I have not been using CUDA long and am working on understanding how to program kernels in the most efficient manner. I am currently developing CFD code which requires several operations of 100’s to 1000’s of 3x3 matrices multiplied over the grid. This can be done more efficiently in parallel on the GPU so I wrote a simple kernel to calculate all 9 elements of each matrix per thread. My current version of the code is running 30% faster than the original version of the operation on the CPU. This is my best performing kernel so far. It uses 8 registers per thread but is a shared memory hog (~84 bytes per thread). The amount of shared memory used is limiting me to around 160 - 190 threads per multiprocessor. Does anyone have any suggestions on how to improve the performance of this operation?

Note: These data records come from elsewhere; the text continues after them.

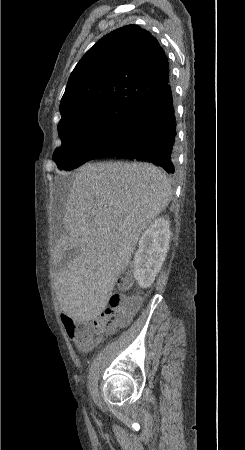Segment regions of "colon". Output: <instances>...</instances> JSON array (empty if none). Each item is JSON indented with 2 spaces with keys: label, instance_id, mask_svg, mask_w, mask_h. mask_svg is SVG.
I'll return each instance as SVG.
<instances>
[{
  "label": "colon",
  "instance_id": "obj_1",
  "mask_svg": "<svg viewBox=\"0 0 245 450\" xmlns=\"http://www.w3.org/2000/svg\"><path fill=\"white\" fill-rule=\"evenodd\" d=\"M132 284V275L127 273L120 276L116 282L118 293L112 295L107 307L90 321H74L69 317L63 319V326L69 336L77 335L80 341H89L92 330L113 332L117 328L126 327L131 318L138 312L139 296L127 297L126 292Z\"/></svg>",
  "mask_w": 245,
  "mask_h": 450
}]
</instances>
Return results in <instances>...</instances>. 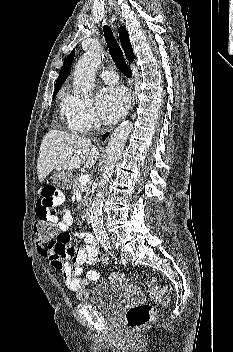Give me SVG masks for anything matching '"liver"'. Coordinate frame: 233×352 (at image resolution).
<instances>
[{
  "label": "liver",
  "mask_w": 233,
  "mask_h": 352,
  "mask_svg": "<svg viewBox=\"0 0 233 352\" xmlns=\"http://www.w3.org/2000/svg\"><path fill=\"white\" fill-rule=\"evenodd\" d=\"M99 158V150L85 137L58 130L49 131L43 138L38 163V179L42 183L53 170L91 168Z\"/></svg>",
  "instance_id": "obj_1"
}]
</instances>
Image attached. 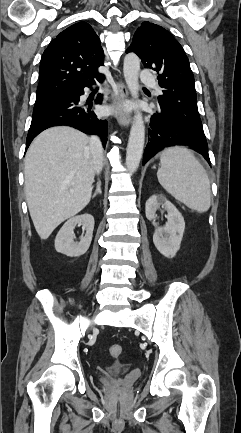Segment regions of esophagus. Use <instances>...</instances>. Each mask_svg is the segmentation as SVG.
<instances>
[{
    "label": "esophagus",
    "mask_w": 241,
    "mask_h": 433,
    "mask_svg": "<svg viewBox=\"0 0 241 433\" xmlns=\"http://www.w3.org/2000/svg\"><path fill=\"white\" fill-rule=\"evenodd\" d=\"M117 89L118 96L115 97V101L118 106H121L128 98V90L125 83L122 81L117 83ZM117 121L121 126L128 127L131 123V116L121 108L117 115Z\"/></svg>",
    "instance_id": "1"
}]
</instances>
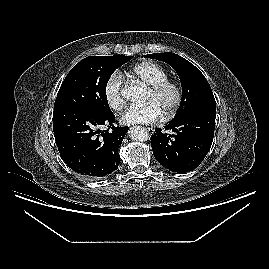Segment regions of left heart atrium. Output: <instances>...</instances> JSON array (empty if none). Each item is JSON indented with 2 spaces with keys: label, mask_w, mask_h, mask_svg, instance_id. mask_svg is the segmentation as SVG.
Masks as SVG:
<instances>
[{
  "label": "left heart atrium",
  "mask_w": 269,
  "mask_h": 269,
  "mask_svg": "<svg viewBox=\"0 0 269 269\" xmlns=\"http://www.w3.org/2000/svg\"><path fill=\"white\" fill-rule=\"evenodd\" d=\"M162 117L160 109L154 102H148L143 106H131L121 117V122L126 125L152 124Z\"/></svg>",
  "instance_id": "39dd6f15"
}]
</instances>
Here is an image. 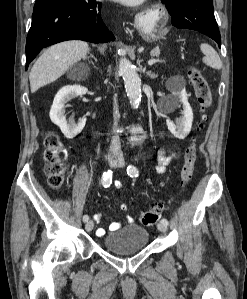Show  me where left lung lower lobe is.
Listing matches in <instances>:
<instances>
[{
  "mask_svg": "<svg viewBox=\"0 0 247 299\" xmlns=\"http://www.w3.org/2000/svg\"><path fill=\"white\" fill-rule=\"evenodd\" d=\"M165 6L171 15L173 26L199 31L221 46L212 0H172L165 3Z\"/></svg>",
  "mask_w": 247,
  "mask_h": 299,
  "instance_id": "obj_1",
  "label": "left lung lower lobe"
}]
</instances>
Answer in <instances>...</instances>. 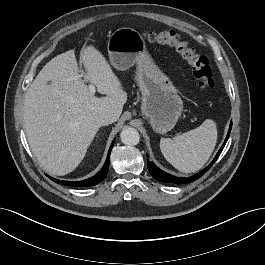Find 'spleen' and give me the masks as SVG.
I'll use <instances>...</instances> for the list:
<instances>
[{
  "label": "spleen",
  "instance_id": "obj_1",
  "mask_svg": "<svg viewBox=\"0 0 265 265\" xmlns=\"http://www.w3.org/2000/svg\"><path fill=\"white\" fill-rule=\"evenodd\" d=\"M217 143V128L213 120L171 138H161L160 149L165 159L184 173L196 172L210 158Z\"/></svg>",
  "mask_w": 265,
  "mask_h": 265
}]
</instances>
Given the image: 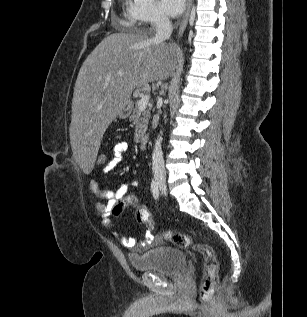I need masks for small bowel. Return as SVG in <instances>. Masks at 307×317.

[codebox]**global** void StackedMatMul(float* a, float* b, float* c)

{

int i, j, iter;

int idx = blockIdx.x*blockDim.x + threadIdx.x;

for(iter = 0; iter < 10000; iter++) {

// Allocate space for one matrix set to shared memory per thread per block

**shared** float Bs[3][3];

**shared** float As[3][3];

if(idx < np1) {

```
// Load a and b from global to shared memory on block
// Each thread loads one matrix
for(j = 0; j < 3; j++) {
for(i = 0; i < 3; i++) {
As[i][j] = a[i+3*j+9*idx];
Bs[i][j] = b[i+3*j+9*idx];
} // i
} // j
```

// Calculate one matrix per thread and write to global memory space

```
c[0+3*0+9*idx] = As[0][0]*Bs[0][0]+As[0][1]*Bs[1][0]+As[0][2]*Bs[2][0];
c[0+3*1+9*idx] = As[0][0]*Bs[0][1]+As[0][1]*Bs[1][1]+As[0][2]*Bs[2][1];
c[0+3*2+9*idx] = As[0][0]*Bs[0][2]+As[0][1]*Bs[1][2]+As[0][2]*Bs[2][2];
c[1+3*0+9*idx] = As[1][0]*Bs[0][0]+As[1][1]*Bs[1][0]+As[1][2]*Bs[2][0];
c[1+3*1+9*idx] = As[1][0]*Bs[0][1]+As[1][1]*Bs[1][1]+As[1][2]*Bs[2][1];
c[1+3*2+9*idx] = As[1][0]*Bs[0][2]+As[1][1]*Bs[1][2]+As[1][2]*Bs[2][2];
c[2+3*0+9*idx] = As[2][0]*Bs[0][0]+As[2][1]*Bs[1][0]+As[2][2]*Bs[2][0];
c[2+3*1+9*idx] = As[2][0]*Bs[0][1]+As[2][1]*Bs[1][1]+As[2][2]*Bs[2][1];
c[2+3*2+9*idx] = As[2][0]*Bs[0][2]+As[2][1]*Bs[1][2]+As[2][2]*Bs[2][2];
```

__syncthreads();

```
} // End for: iter
```

} // End if[/codebox]

The increased performance is nice, but I was hoping for 70 - 100% improvement in operation time and I know this kernel can be written more efficiently.